Context
I want to iterate over a Spark Dataset and update a HashMap for each row.
Here is the code I have:
// At this point, I have a my_dataset variable containing 300 000 rows and 10 columns
// - my_dataset.count() == 300 000
// - my_dataset.columns().length == 10
// Declare my HashMap
HashMap<String, Vector<String>> my_map = new HashMap<String, Vector<String>>();
// Initialize the map
for(String col : my_dataset.columns())
{
my_map.put(col, new Vector<String>());
}
// Iterate over the dataset and update the map
my_dataset.foreach( (ForeachFunction<Row>) row -> {
for(String col : my_map.KeySet())
{
my_map.get(col).add(row.get(row.fieldIndex(col)).toString());
}
});
Issue
My issue is that the foreach doesn't iterate at all, the lambda is never executed and I don't know why.
I implemented it as indicated here: How to traverse/iterate a Dataset in Spark Java?
At the end, all the inner Vectors remain empty (as they were initialized) despite the Dataset is not (Take a look to the first comments in the given code sample).

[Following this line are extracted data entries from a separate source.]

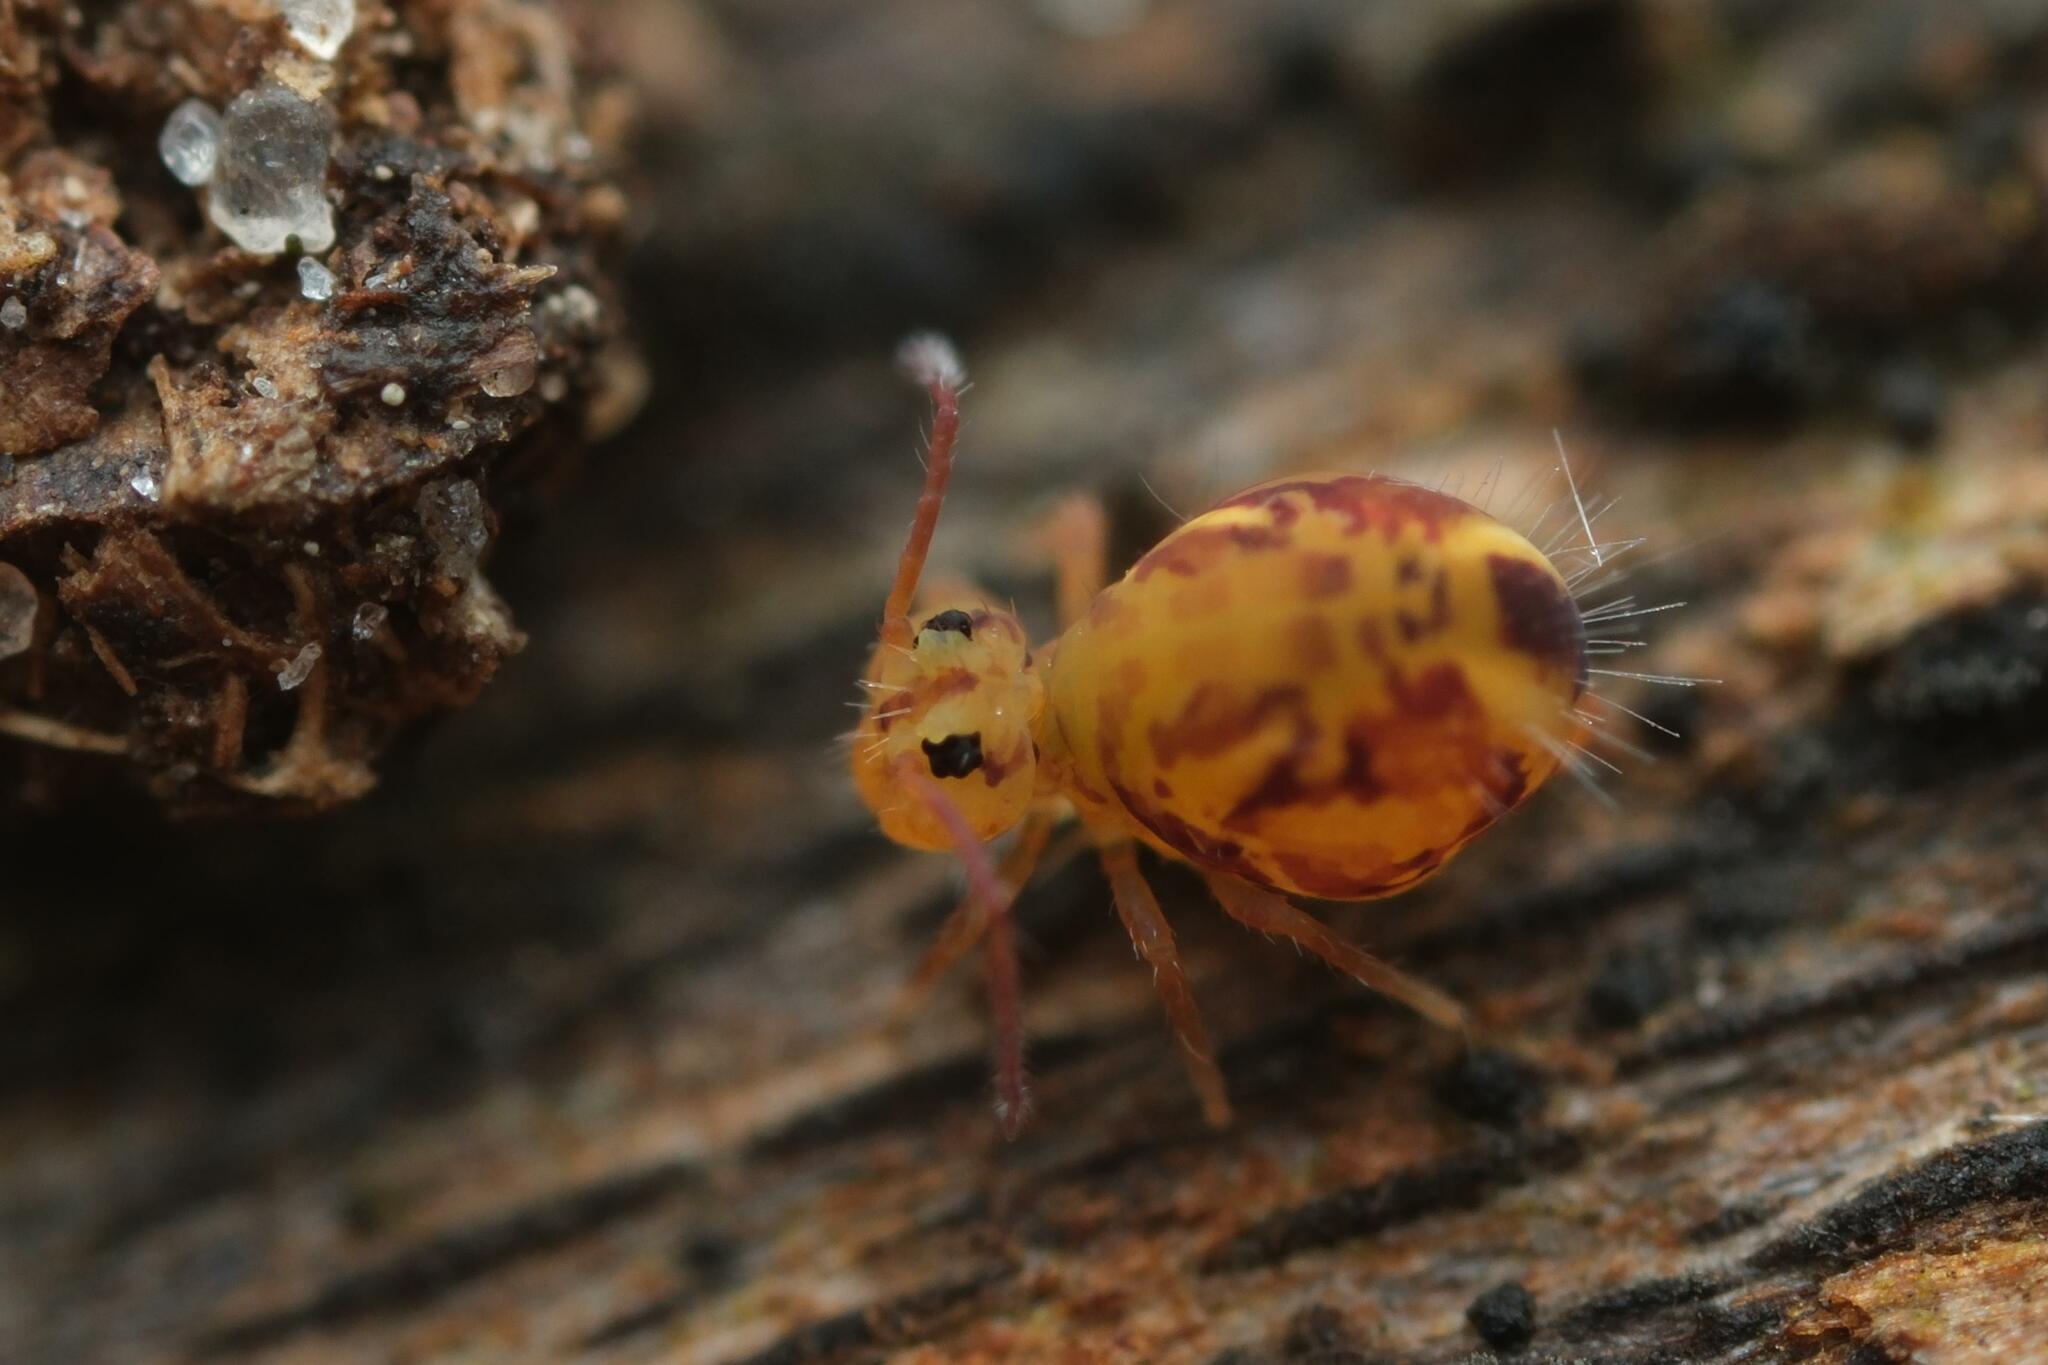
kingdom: Animalia
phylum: Arthropoda
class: Collembola
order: Symphypleona
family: Dicyrtomidae
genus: Dicyrtomina
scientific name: Dicyrtomina ornata
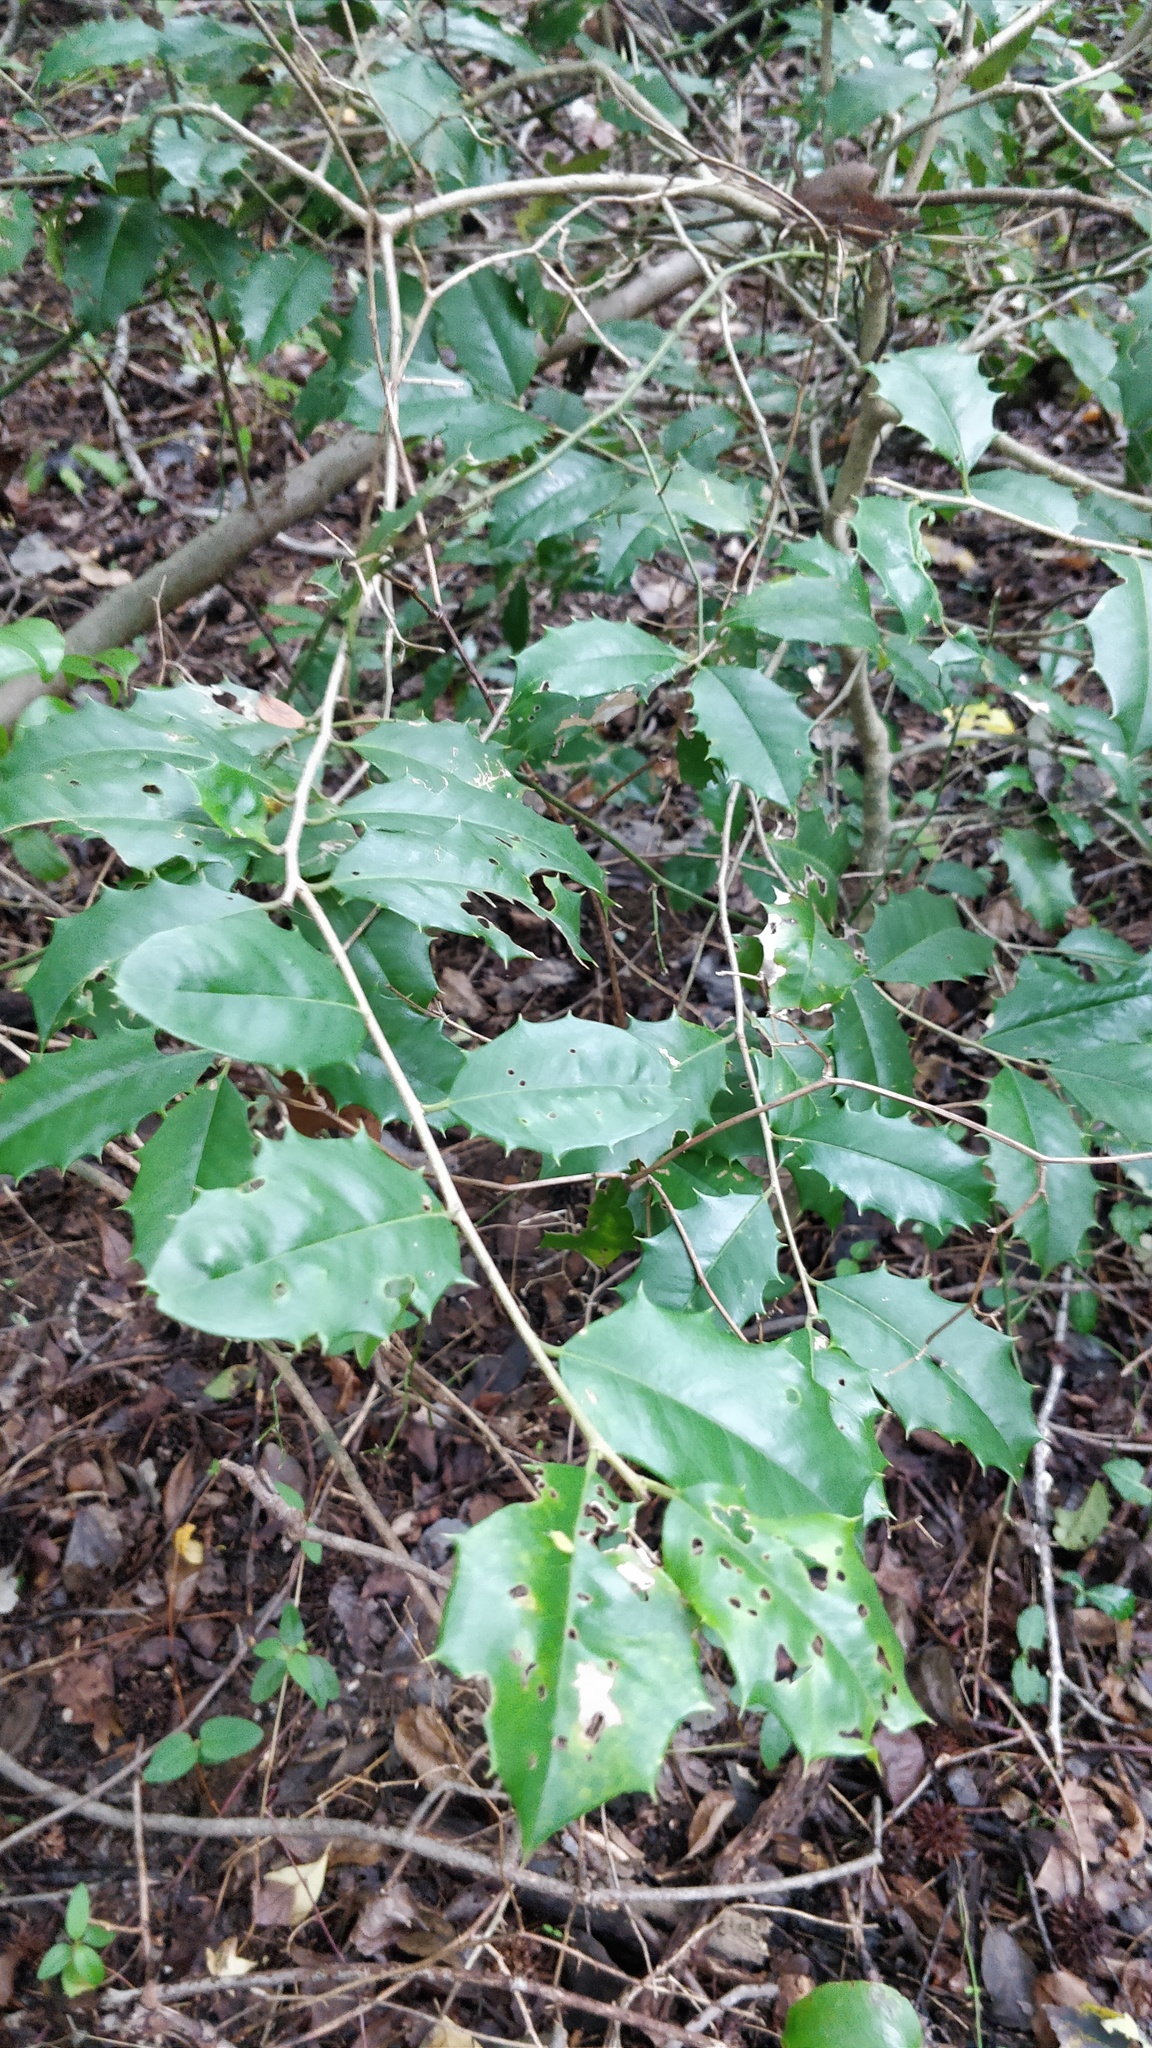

I know that the foreach never iterates because I did two tests:
- Add an
AtomicInteger
to count the iterations, increment it right in the beginning of the lambda withincrementAndGet()
method. => The counter value remains0
at the end of the process. - Print a debug message right in the beginning of the lambda. => The message is never displayed.
I'm not used of Java (even less with Java lambdas) so maybe I missed an important point but I can't find what.